The other major announcement for OBIEE was around SmartView replacing BI Office as OBIEE’s MS Office client. BI Office has been lacking for a while now whilst SmartView, though technically compatible with OBIEE wasn’t really suitable as a replacement for BI Office. OBIEE 11.1.1.7 looks likely to introduce an updated version of SmartView that will support migration from BI Office, and will work as an Office front-end for both OBIEE and the Hyperion Tools, covering MS Word, MS Excel and MS Powerpoint. Should be interesting to see when it comes out.
Endeca and the BI Apps also go their own mention and, in the case of BI Apps, roadmap presentation. No real new news on either product (we covered the BI Apps product roadmap in a three-part series earlier in the year, available here, here and here) but it was good to hear Florian Schouten talk about where the BI Apps user interface is going post 11g, and to hear the search/discovery and unstructured analytics message getting out to the audience for Endeca. R, and Oracle R Enterprise also got a mention at many sessions, and I’m looking forward to delivering my combined OBIEE / Endeca and Oracle R Enterprise on Exalytics talk at Openworld later today. So positive words and lots around visualisations for Oracle’s BI tools at Openworld.
My other main interest for this year’s Openworld was around data integration, big data and advanced analytics, and in several sessions Oracle’s big data strategy was set out similar to the diagram below.
Key elements here that may not be apparent to readers immersed in the “big data” story include:
- Oracle Big Data Appliance (a large, full-rack server running various Oracle “big data” tools and the Cloudera distribution of Hadoop and MapReduce) acts as the collection point for the mass of machine data, social media conversations and other “big data” data flows and uses techniques such as MapReduce to condense this data down into something suitable for loading into Exadata, via Oracle’s Big Data Connectors (and over InfiniBand for high-bandwidth loading)
- Exadata then acts as the down-stream storage system of record for this condensed information, with Endeca then supporting unstructured/discovery-type analytics, Exalytics (again via InfiniBand) performing traditional dashboard and OLAP-style analytics, and RTD supporting decisioning and predictive modelling.
- All of these tools fit into the canonical acquire-organise-analyze-decide big data analytics approach
Big Data Connectors are a key part also of Oracle’s Data Integration strategy, with ODI providing the link between Big Data Appliance and Exadata, and in-general moving and orchestrating data across the whole Oracle product stack, in a process Oracle have termed “fast data”.
The ODI product roadmap and futures session covered the use of ODI with big data and went through some of the release themes for future versions of the product, which look likely to pan out like this:
- ODI 11.1.1.7 – due around the autumn/ fall of 2012 – will focus on XML handling and parsing (a welcome bit of news)

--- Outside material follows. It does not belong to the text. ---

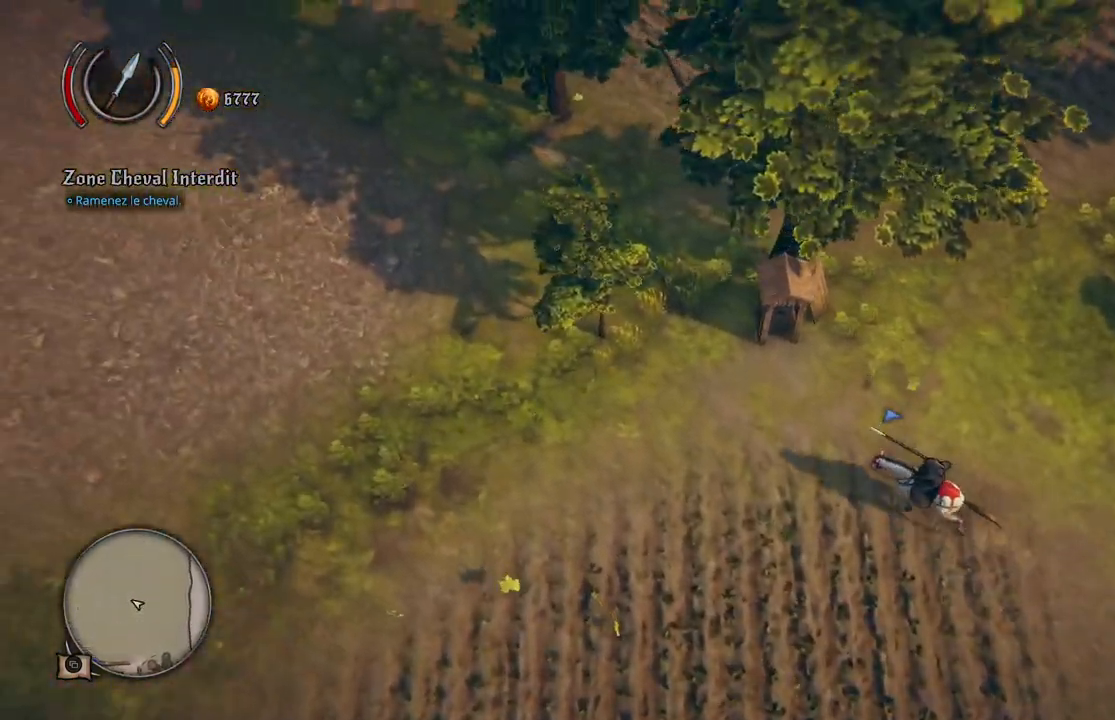
{"buttons": [], "left_stick": "left", "right_stick": "center", "events": []}
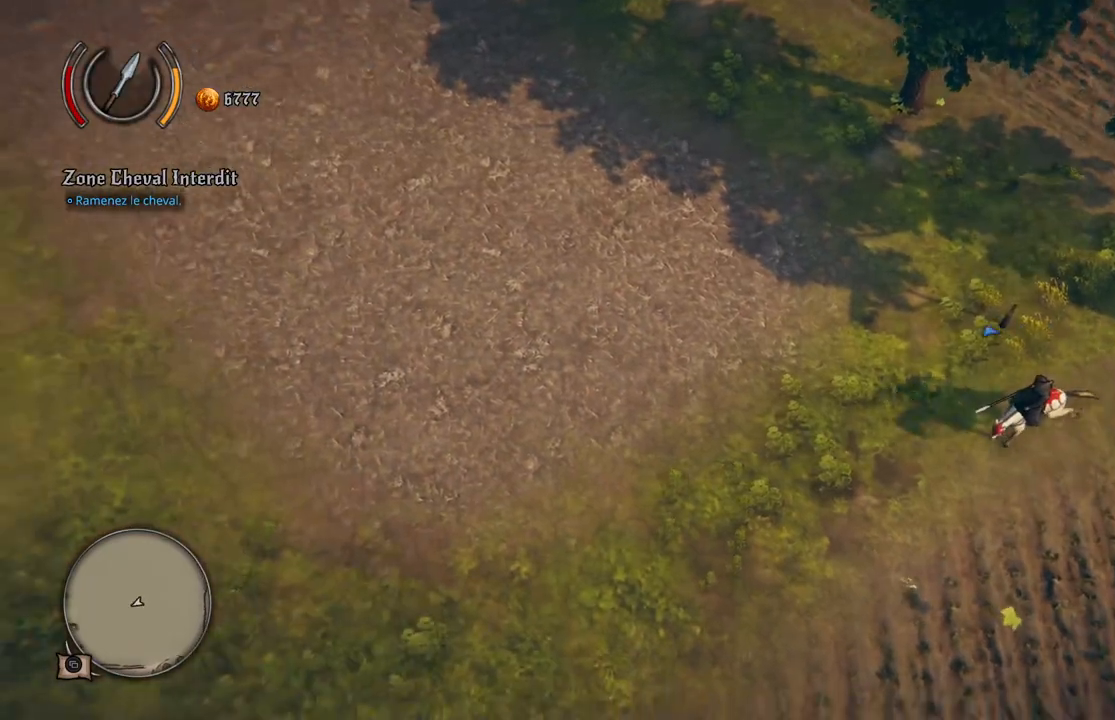
{"buttons": [], "left_stick": "up-left", "right_stick": "center", "events": [[433, "left_stick", "up-left"]]}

- ODI 12c – probably due in 2013 at some point – will be the OWB/ODI conversion release, featuring a “developer jumpstart” that will allow the tool to be switched between pure old-style ODI and the new “mappings”-based ODI/OWB convergence approach
ODI 11.1.1.7 is also likely to be the release that the BI Apps team will use to extend ETL support to this product, a topic again at I covered in my BI Apps roadmap postings earlier in the year. ODI 12c is going to be the most significant release, with the concept of interfaces going away an instead an OWB-style approach being used where mappings can contain multiple steps, objects like variables will appear in the mapping and be configurable using the mapping UI, and many of the concepts used in OWB brought across to ODI. Expect more details once 2013 comes along, and also details on how optional migration from OWB will become available as a feature within the tool.
So that’s in in terms of updates from me, with the time now 10.45am on the Wednesday and my last presentation, on Exalytics and Big Data Analytics, due at 5pm later today. Have a safe journey home if you’re also over in San Francisco, and expect a posting from me in the next few days on using OBIEE, Endeca and Oracle R Enterprise on the Exalytics platform based on today’s talk.